#### Assigned task
Could you please return each line of the data that has the word "dasharray"?

#### Data for this task
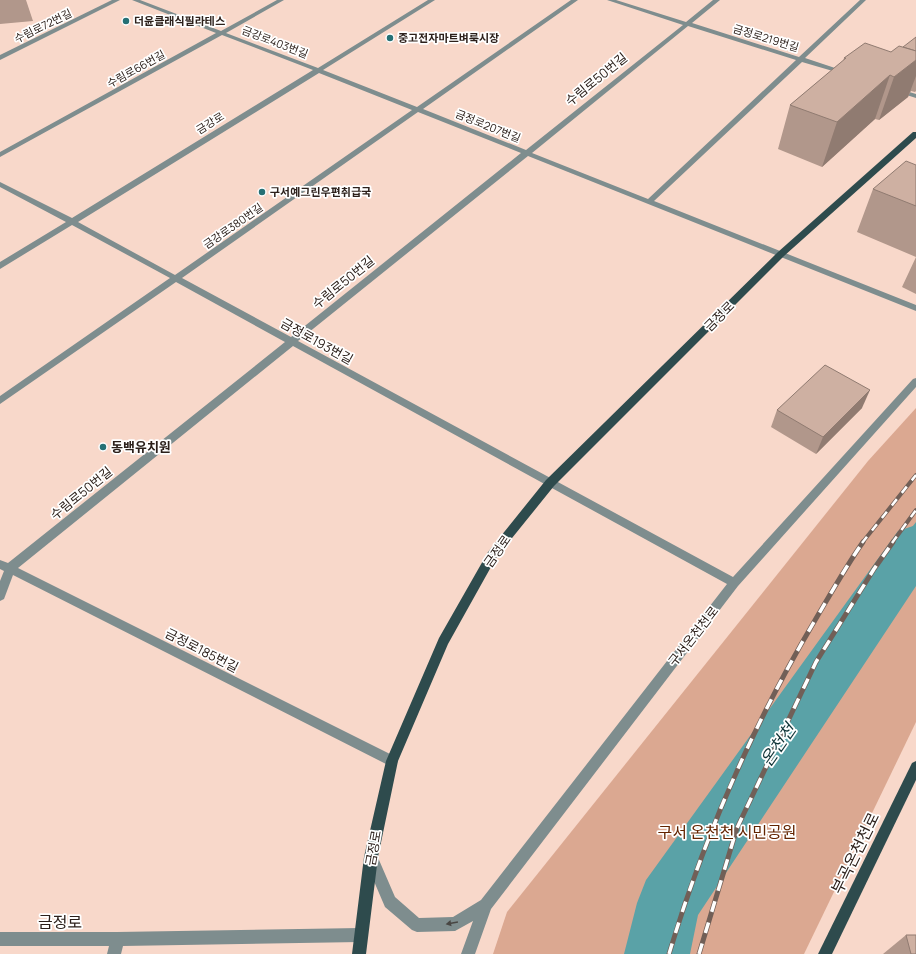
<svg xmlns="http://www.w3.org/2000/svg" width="916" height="954" viewBox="0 0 916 954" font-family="Manrope,'Noto Sans KR',sans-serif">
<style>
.green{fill:#dba891}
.water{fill:#5aa2a7}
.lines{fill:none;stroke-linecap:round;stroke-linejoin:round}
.river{fill:#5aa2a7;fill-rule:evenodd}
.minor{fill:#7e8d8e;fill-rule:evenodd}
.major{fill:#2e4b4d;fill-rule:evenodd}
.rail-far1-casing{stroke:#715f57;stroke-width:4}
.rail-casing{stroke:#715f57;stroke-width:5}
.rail-far1{stroke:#fff;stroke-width:2.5;stroke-dasharray:8;stroke-linecap:butt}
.rail{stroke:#fff;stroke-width:3.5;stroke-dasharray:11;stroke-linecap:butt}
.wall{fill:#b1978b}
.shaded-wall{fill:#907b71}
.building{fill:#ceb0a2;stroke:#907b71}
.oneway{fill:#494643}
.poi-dot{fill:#257075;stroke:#fff;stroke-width:1.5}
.labels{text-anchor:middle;stroke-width:3.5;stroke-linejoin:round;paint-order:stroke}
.far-poi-label{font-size:11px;font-weight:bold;fill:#2c201b;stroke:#fff;text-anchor:start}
.far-street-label{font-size:11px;fill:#2c201b;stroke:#fff}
.street-label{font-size:13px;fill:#2c201b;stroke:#fff}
.poi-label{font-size:13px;font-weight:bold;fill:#2c201b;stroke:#fff;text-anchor:start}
.near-park-label{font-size:16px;fill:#632400;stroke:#fff}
.near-street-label{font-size:16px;fill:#2c201b;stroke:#fff}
.near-water-label{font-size:17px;font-style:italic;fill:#103437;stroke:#fff}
</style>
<rect width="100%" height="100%" fill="#f8d8ca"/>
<!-- green -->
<path class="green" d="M916,408V722L804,954H493L507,912L868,461Z"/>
<!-- water -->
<path class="water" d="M916,522V542L804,671L678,900L667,954H634L699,808Z"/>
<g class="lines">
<!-- river -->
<path class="river" d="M916,525V586L698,915L690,954H624L637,903L646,880L898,531Z"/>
<!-- minor -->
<g class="minor">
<path d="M112,0H120L0,60V55Z"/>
<path d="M132,0H140L221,31L277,0H284L226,33L318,68L428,0H435L323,70L417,107L571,0H578L423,109L526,150L683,25L607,0H616L686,22L713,0H720L692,23L799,57L860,0H866L805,58L847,72V74H843L802,62L654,201L916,305V311L528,156L298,341L733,577L913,379L916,378V387L738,586L491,909L475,954H461L473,921L455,931L417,932L412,930L385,907L364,858L366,853L371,851L376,853L395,897L419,918L453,917L481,900L727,584L293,346L18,568L396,757L398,761L396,765L392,767L388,765L13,575L4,599L0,601V581L4,571L0,569V560L8,563L285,342L176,282L0,404V396L170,278L72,225L0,269V262L66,222L0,187V182L72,218L313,70L222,35L0,157V152L216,33ZM688,26L796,60L648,199L532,153ZM319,73L412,110L175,275L78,222ZM418,112L521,153L291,337L182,278Z"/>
<path d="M896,88L916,94V98L894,91L893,90Z"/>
<path d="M360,928L365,930L367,935L365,940L360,942L123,946L121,954H107L109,946H0V932H117Z"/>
</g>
<!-- major -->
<g class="major">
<path d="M913,132H916V138L784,256L554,486L496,558L448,644L398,761L378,857L366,954H352L364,857L386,761L439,638L488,552L546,480L778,252Z"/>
<path d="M916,761V780L832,954H818L912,763Z"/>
</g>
<!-- rail-far1 casing -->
<g class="rail-far1-casing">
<g id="rail-far1">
<path d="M862,543L916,475"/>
<path d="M892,543L916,510"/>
</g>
</g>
<!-- rail casing -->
<g class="rail-casing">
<g id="rail">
<path d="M669,954C704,837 752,727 814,622C830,595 845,568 863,542"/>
<path d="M699,954L737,828L816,662L874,569L893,542"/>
</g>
</g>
<!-- rail-far1 -->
<use href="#rail-far1" class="rail-far1"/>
<!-- rail -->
<use href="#rail" class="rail"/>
</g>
<!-- wall -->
<g class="wall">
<path d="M0,0H26L33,21L0,24Z"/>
<path d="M916,37V91L915,92L911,91L908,97L879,120L875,119L822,167L778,149L790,105L843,61L844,58L891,52L903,48Z"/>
<path d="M916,165V294L902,287L916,257L857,232L873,189Z"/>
<path d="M862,408L816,454L771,427L777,410Z"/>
<path d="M906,935L916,954H883Z"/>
</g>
<!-- shaded-wall -->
<g class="shaded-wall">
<path d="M916,60V76L908,97L879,120L894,77Z"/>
<path d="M890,75L875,119L822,167L837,122Z"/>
<path d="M870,390L862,408L816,454L823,437Z"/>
</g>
<!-- building -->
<g class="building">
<path d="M916,37V51L903,47Z"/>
<path d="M865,43L891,52L899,46L916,51V60L894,77L890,75L837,122L790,105L846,58H844Z"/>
<path d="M906,161L916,165V206L873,189Z"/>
<path d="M825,365L870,390L823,437L777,410Z"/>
<path d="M906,935H916V954H911Z"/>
</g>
<!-- one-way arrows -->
<defs><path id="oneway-solid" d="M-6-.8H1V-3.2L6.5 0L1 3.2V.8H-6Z"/></defs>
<use class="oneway" href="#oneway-solid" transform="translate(452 923) rotate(170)"/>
<!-- markers -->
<g class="poi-dot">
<circle cx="126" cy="21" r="4"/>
<circle cx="390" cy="38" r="4"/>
<circle cx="262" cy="192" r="4"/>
<circle cx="103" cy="447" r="4"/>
</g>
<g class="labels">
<!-- far-poi labels -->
<g class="far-poi-label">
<text x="134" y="25">더윤클래식필라테스</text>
<text x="398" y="42">중고전자마트벼룩시장</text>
<text x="270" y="196">구서예그린우편취급국</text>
</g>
<!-- far-street labels -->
<g class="far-street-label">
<text transform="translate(43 26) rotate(-26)" y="4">수림로72번길</text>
<text transform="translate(766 38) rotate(17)" y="4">금정로219번길</text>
<text transform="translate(275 42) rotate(21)" y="4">금강로403번길</text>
<text transform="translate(136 69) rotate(-29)" y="4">수림로66번길</text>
<text transform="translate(210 123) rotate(-32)" y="4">금강로</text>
<text transform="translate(488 126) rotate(22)" y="4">금정로207번길</text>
<text transform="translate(233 226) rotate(-35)" y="4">금강로380번길</text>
</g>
<!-- street labels -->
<g class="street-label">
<text transform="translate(596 79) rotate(-39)" y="5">수림로50번길</text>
<text transform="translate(343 282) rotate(-39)" y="5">수림로50번길</text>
<text transform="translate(719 316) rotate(-45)" y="5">금정로</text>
<text transform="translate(317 341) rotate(29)" y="5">금정로193번길</text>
<text transform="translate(81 493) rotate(-39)" y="5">수림로50번길</text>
<text transform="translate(497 551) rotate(-55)" y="5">금정로</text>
<text transform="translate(693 636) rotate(-52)" y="5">구서온천천로</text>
<text transform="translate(202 650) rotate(27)" y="5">금정로185번길</text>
<text transform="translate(373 848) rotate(-80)" y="5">금정로</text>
</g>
<!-- poi labels -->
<g class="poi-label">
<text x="111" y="452">동백유치원</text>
</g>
<!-- near-park labels -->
<g class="near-park-label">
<text x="727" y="838">구서 온천천 시민공원</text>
</g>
<!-- near-street labels -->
<g class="near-street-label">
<text transform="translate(855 853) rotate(-64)" y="6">부곡온천천로</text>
<text x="60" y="928">금정로</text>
</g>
<!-- near-water labels -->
<g class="near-water-label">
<text transform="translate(778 745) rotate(-55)" y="6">온천천</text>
</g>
</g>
</svg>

#### Reply to the exercise
.rail-far1{stroke:#fff;stroke-width:2.5;stroke-dasharray:8;stroke-linecap:butt}
.rail{stroke:#fff;stroke-width:3.5;stroke-dasharray:11;stroke-linecap:butt}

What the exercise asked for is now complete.